After an appalling act of sedition results in the mass slaughter of Indonesian guerillas in the jungles of Borneo, suspicion of treason falls on charismatic Cambridge graduate Willy Ludley. A brilliant junior diplomat at the British Embassy in Jakarta, Ludley has disappeared to the South of France. Simon Milson, an old friend, is enlisted to find him and extract a confession. Not a formal investigation, he reasons. Perhaps more like a game.

But when Milson arrives at Ludley’s villa in Nice, he’s startled to find more players than he anticipated, each with an unknowable agenda: Ludley’s tormented but devoted wife; a closeted gay friend from Cambridge and his grossly flirtatious new American fiancée; and a teenage runaway who has mysteriously attached herself to all of them. Over the next couple of days, as loyalties shift, sexual temptations become a weapon, and betrayals are exposed, the truth behind a treasonous act will be just one more revelation at the Villa Golitsyn.

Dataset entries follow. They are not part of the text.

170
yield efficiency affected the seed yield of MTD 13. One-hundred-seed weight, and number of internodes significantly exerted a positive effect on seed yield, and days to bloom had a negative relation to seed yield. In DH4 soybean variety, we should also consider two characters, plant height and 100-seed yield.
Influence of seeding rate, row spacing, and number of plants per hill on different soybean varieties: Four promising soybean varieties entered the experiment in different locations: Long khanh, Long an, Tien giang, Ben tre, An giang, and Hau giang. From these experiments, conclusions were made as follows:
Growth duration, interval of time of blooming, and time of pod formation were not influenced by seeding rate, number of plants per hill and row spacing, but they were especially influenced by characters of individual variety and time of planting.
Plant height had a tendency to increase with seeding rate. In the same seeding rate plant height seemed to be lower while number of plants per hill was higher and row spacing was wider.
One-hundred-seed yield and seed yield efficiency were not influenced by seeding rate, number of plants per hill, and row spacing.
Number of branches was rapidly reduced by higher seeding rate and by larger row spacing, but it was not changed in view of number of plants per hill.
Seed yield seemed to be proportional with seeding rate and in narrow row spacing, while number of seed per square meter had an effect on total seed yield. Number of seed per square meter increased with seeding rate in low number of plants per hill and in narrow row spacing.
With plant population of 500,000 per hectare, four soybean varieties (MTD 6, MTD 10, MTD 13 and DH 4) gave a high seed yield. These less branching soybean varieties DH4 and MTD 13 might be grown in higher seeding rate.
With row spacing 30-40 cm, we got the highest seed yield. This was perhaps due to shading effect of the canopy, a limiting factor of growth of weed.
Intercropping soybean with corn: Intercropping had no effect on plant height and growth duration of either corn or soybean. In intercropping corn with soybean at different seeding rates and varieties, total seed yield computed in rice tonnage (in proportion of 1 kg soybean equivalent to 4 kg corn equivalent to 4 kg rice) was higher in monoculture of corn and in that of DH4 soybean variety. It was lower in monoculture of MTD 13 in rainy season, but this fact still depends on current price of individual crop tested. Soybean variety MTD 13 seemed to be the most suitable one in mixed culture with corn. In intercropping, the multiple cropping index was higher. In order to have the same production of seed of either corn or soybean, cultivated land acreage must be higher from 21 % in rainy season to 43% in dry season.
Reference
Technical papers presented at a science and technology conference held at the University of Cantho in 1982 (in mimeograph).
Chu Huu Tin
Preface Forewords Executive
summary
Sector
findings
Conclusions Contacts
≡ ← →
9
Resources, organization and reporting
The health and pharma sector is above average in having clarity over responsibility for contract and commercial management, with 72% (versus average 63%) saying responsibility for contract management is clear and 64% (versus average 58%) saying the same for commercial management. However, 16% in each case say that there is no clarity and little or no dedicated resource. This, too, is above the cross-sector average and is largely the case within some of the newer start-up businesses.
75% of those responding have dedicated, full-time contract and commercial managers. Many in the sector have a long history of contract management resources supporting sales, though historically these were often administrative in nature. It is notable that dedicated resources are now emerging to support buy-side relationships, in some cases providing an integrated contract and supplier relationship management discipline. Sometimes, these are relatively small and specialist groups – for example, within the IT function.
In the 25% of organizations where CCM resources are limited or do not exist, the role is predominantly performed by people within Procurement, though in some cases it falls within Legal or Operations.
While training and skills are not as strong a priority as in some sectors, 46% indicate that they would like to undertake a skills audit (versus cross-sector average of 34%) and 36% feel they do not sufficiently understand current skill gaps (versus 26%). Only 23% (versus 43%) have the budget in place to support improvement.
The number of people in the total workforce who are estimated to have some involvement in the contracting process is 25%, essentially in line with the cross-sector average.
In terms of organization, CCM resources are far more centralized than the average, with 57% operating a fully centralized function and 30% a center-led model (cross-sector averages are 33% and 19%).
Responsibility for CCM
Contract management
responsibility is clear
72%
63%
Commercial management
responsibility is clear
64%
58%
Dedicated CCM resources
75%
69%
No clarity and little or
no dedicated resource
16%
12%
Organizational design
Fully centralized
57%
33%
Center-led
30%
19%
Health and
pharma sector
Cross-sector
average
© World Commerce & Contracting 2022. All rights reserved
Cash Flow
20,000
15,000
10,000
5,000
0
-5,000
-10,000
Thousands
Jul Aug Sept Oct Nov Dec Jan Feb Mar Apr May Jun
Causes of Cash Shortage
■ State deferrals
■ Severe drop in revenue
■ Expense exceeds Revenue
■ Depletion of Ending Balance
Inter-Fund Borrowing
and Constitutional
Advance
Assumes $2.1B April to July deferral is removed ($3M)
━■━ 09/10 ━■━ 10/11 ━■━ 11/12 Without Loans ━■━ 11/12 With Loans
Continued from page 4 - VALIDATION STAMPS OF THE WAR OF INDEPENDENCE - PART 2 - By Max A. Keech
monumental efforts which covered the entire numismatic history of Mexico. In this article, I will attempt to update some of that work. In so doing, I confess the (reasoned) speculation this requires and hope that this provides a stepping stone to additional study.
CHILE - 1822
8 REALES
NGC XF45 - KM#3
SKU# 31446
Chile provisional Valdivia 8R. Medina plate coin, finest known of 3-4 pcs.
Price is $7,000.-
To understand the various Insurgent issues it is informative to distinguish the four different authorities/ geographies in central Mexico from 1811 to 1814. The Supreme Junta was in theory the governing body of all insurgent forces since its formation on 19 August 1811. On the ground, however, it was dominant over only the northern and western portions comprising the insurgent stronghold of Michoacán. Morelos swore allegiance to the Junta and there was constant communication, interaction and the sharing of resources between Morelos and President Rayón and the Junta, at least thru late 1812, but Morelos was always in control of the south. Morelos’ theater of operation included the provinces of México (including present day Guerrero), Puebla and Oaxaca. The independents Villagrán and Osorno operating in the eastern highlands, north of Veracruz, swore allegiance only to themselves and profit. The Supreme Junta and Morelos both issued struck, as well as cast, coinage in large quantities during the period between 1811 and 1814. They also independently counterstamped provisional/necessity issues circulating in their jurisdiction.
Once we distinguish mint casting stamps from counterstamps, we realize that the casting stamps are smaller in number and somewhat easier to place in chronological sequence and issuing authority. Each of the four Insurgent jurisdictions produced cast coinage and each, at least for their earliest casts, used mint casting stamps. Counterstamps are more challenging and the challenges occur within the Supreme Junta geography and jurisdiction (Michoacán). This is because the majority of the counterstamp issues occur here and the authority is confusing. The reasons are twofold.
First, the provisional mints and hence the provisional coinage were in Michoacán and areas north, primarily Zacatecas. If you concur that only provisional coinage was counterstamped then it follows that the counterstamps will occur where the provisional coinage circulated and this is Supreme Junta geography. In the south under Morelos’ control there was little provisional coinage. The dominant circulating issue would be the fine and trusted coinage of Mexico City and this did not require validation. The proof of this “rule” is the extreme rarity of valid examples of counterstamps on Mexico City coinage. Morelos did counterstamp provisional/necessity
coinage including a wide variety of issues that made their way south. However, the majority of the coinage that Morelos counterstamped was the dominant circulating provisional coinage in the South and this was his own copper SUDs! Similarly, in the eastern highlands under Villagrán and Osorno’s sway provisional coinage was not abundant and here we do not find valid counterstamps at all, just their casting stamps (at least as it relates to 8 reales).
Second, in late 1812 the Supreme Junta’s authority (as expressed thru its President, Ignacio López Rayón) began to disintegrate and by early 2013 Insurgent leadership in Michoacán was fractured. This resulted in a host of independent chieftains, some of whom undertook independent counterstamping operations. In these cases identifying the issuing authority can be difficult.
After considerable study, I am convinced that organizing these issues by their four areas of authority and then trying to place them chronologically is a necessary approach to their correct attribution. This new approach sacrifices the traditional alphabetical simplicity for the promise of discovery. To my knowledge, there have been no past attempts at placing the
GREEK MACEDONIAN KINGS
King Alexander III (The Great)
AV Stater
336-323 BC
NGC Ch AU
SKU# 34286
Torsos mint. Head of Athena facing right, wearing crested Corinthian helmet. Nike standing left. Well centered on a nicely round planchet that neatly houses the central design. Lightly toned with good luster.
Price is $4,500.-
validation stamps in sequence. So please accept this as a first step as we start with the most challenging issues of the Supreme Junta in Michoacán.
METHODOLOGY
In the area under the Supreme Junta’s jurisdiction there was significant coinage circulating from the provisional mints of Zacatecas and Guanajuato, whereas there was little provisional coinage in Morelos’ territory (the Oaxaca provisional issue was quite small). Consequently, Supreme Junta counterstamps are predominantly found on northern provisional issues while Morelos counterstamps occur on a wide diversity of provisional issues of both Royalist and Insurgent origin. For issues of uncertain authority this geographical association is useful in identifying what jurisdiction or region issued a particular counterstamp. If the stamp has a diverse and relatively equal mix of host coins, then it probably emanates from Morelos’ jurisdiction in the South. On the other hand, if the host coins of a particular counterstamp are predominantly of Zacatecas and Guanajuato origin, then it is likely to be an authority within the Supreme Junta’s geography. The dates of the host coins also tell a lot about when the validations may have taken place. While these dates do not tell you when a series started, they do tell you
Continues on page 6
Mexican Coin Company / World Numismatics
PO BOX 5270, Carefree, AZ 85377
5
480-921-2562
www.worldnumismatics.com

“As if a story dreamed up by Eugene O’Neill had been dramatized by John le Carré,” The Villa Golitsyn is part espionage novel, part thriller, and part tale of political and sexual intrigue (TheNew York Times). It delivers, above all, “a tightly woven story of jealousy that holds the attention to the very end” (The Sunday Times).

Piers Paul Read

Piers Paul Read, third son of poet and art critic Sir Herbert Read, was born in 1941, raised in North Yorkshire, and educated by Benedictine monks at Ampleforth College. After studying history at Cambridge University, he spent two years in Germany, and on his return to London, worked as a subeditor on the Times Literary Supplement. His first novel, Game in Heaven with Tussy Marx, was published in 1966. His fiction has won the Hawthornden Prize, the Geoffrey Faber Memorial Prize, the Somerset Maugham Award, and the James Tait Black Memorial Prize. Two of his novels, A Married Man and The Free Frenchman, have been adapted for television and a third, Monk Dawson, as a feature film. In 1974, Read wrote his first work of reportage, Alive: The Story of the Andes Survivors, which has since sold five million copies worldwide. A film of Alive was released in 1993, directed by Frank Marshall and starring Ethan Hawke. His other works of nonfiction include Ablaze, an account of the nuclear accident at Chernobyl; The Templars, a history of the crusading military order; Alec Guinness: The Authorised Biography, and The Dreyfus Affair. Read is a fellow and member of the Council of the Royal Society of Literature and a member of the Council of the Society of Authors. He lives in London.